Investors brace for GDP showdown

April 28, 2017

Article by ForexTime

The market-shaking, risk-on rally displayed early signs of exhaustion during early trading on Friday, with global stocks on the retreat as geopolitical concerns kept investors anxious. Asian equities were vulnerable to losses amid the cautious trading sentiment, with negative momentum already limiting gains in European markets. With Donald Trump’s recent warning of a “major, major conflict” with North Korea adding to jitters this week, the upside on Wall Street may face headwinds this afternoon as participants start to scatter from riskier assets back to safety. With uncertainty still a dominant market theme and questions already being raised over Trump’s ability to move forward with his proposed tax reforms, further upheaval could expose stock markets to downside shocks.

UK GDP disappoints on Q1 2017

Sterling/Dollar was volatile on Friday, following the release of a disappointing first quarter 2017 UK GDP figure of 0.3%, reviving concerns that the UK is struggling to recover from its Brexit hangover. Sterling’s Brexit-induced weakness has negatively impacted one of the major drivers behind the UK’s economic growth as rising inflation pressures consumers. The threat of rising inflation impacting consumer spending could spark speculations that economic growth will decelerate in the future. With today’s soft economic release adding to the Brexit woes, sentiment towards the vulnerable Sterling could take another hit. From a technical standpoint, the GBPUSD has broken above the 1.2875 with the next level of interest at 1.3000. In an alternative scenario, weakness below 1.2775 may open a path back towards 1.2600.

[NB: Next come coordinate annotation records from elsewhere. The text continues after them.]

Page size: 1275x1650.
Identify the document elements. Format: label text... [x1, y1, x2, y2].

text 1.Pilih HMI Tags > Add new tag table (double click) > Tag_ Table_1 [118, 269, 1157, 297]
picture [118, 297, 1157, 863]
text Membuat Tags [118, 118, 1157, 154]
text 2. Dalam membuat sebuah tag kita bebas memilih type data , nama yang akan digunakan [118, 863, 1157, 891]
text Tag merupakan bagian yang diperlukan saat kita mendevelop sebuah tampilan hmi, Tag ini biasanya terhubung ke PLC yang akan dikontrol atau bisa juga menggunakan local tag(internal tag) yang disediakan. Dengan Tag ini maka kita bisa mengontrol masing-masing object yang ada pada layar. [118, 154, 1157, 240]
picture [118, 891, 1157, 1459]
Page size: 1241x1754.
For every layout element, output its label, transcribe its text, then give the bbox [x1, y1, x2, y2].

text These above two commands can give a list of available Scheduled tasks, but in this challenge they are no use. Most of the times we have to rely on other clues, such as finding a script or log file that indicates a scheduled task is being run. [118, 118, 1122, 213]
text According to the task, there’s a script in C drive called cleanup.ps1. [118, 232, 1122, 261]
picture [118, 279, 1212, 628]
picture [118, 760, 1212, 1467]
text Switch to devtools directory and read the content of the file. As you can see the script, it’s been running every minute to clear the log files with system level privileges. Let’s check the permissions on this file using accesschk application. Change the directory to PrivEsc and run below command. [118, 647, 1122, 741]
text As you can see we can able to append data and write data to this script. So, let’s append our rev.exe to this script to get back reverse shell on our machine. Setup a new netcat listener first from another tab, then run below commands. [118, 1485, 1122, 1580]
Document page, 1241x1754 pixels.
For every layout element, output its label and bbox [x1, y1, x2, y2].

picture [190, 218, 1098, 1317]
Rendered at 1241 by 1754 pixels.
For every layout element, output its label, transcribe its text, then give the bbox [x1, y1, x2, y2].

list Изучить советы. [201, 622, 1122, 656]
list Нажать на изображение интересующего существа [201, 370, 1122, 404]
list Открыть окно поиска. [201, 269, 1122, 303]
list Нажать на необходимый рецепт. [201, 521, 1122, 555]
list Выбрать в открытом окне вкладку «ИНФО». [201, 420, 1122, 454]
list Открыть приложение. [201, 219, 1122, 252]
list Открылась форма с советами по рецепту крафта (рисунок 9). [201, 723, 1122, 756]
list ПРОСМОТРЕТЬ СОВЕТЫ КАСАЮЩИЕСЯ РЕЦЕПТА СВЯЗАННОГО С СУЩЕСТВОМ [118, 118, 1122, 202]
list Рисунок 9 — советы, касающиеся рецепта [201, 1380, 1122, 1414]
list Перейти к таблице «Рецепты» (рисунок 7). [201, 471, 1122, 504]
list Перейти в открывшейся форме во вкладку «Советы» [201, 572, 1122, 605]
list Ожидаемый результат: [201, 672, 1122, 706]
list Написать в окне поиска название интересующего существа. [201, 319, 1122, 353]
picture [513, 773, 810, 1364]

Mario Draghi strikes again

The Euro bears were unleashed on Thursday, after Mario Draghi swiftly quelled heated taper tantrum expectations with his dovish rhetoric. Although the European Central Bank displayed a touch of optimism when discussing the Eurozone’s economic recovery, its monetary stance remained somewhat dovish. While the Eurozone recovery has become increasingly solid and downside risks have diminished, some external, global risks and uncertainty that may force the ECB to remain on the defense still remain.

The next event risk which may spark extreme levels of volatility on the Euro will be the second round of the French presidential elections on 7 May. Although a victory by Emmanuel Macron may seal the deal for the Euro bulls with the EURUSD lurching towards 1.100, parity on the EURUSD still remains a possibility in the event of an unexpected victory by Marine Le Pen.

Gold balances on thin ice

The growing appetite for risk has exposed Gold to downside losses, with prices hovering around $1260 as of writing. Bears benefitted from the risk-on trading environment this week and have ensured the yellow metal remains depressed below $1280. Although ongoing geopolitical tensions across the globe and Trump uncertainties may support Gold in the longer term, there is still a live possibility of short term bears conquering the $1260 level.

Much attention will be directed towards the Q1 2017 US GDP report published later on today, which could impact where Gold concludes this month. A soft US GDP figure will have the ability to weaken the Dollar and trim rate hike expectations, ultimately supporting the yellow metal. From a technical standpoint, a breakdown and daily close below $1260 should encourage a further decline towards $1240. In an alternative scenario, bulls need to keep above $1260 for a further incline back towards $1280.